Don’t get too excited France, Index hasn’t invested in France in over two years

May of 2010, Index announced their infamous investment in NormOxys. What’s that? You’ve never heard of NormOxys? You must not be up to date on your PharmaTech startups – NormOxys, a Boston headquartered company, does all its Pharma research in Strasbourg, France. I said it last year, Strasbourg’s amazing in PharmaTech[TC]. Nonetheless, before that, we’ve got Criteo in January of 2008 & Netvibes in May, 2006 – you can see everything in between on their portfolio page.

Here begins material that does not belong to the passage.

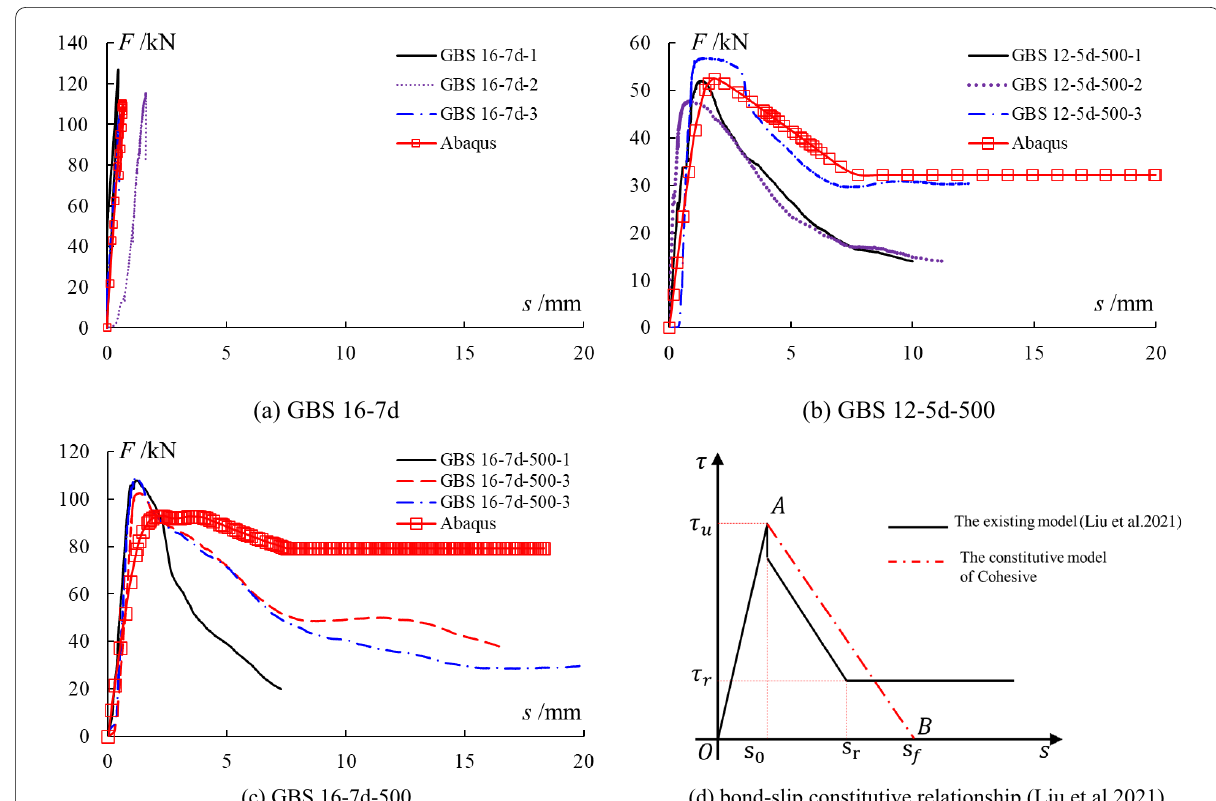
Fig. 8 Load versus slip curves and bond‑slip constitutive relationship.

Using Index’s own filtering system on their portfolio page, you can distinguish between seed stage, early stage, and growth stage, as well as by location. Surprise surprise – the number of UK investments outweighs the number of investments in all other European countries combined – and that’s including Life Sciences and growth stage investments. Drill it down to just “early stage” and the investment numbers look pretty grim.

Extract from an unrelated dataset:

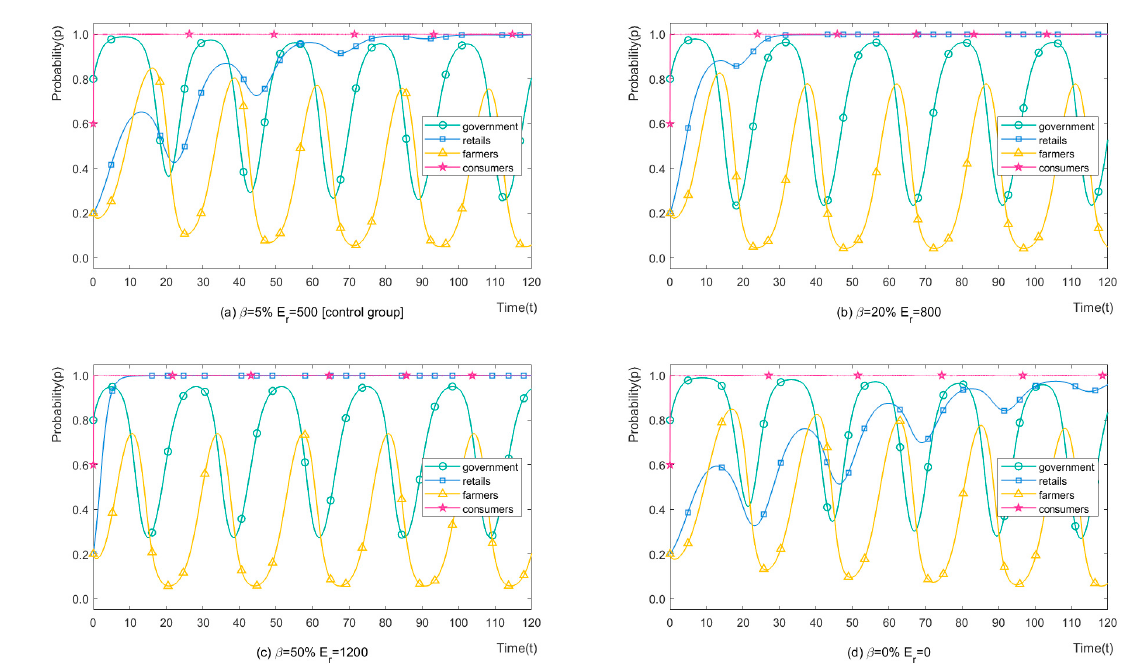
Figure 4. The strategy evolution process of stakeholders with different β and E r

Photo Courtesy of Daily Mail

Their second biggest investment country, by the way, is Switzerland. So, an American’s intelligent takeaway from this is that the UK and Switzerland are pretty representative of “Europe.” You may hear a feint laughing sound creeping out of your speakers or headphones – that’s because anyone living in what I would call “real Europe” (i.e: the part of the EU where you don’t need to show a passport to enter/leave) knows that these are the two countries that would be voted most unpopular if Europe had a high school yearbook. I thought about going and talking to Index about it, so I looked up the nearest office to me in Paris – my choices were their London-based office or their Geneva-based office. Go figure.

I don’t want to totally cut them down, because they are obviously investing in great startups – and even distribution of investment money by location is obviously not practical or smart, but it’s worth nothing that they’re a lot closer to ignoring regions all together than they are to investing in a country just for the sake of encouraging growth. Their most popular investment, iZettle, is a Swedish company (Sweden is a different country than Switzerland, for the American readers) – I can’t wait to test their service once it launches in France. It’s currently available in Scandenavia and, oh, the UK, what a coincidence.

Local still wins – Everytime. Always.

So, 350 million euros is on the table, up in the air – unfortunately, Index’s tables and air are located in London, Geneva, Tel Aviv, New York, and the Silicon Valley. I think I’ll wait until Index comes to real Europe to start cheering for their new funds.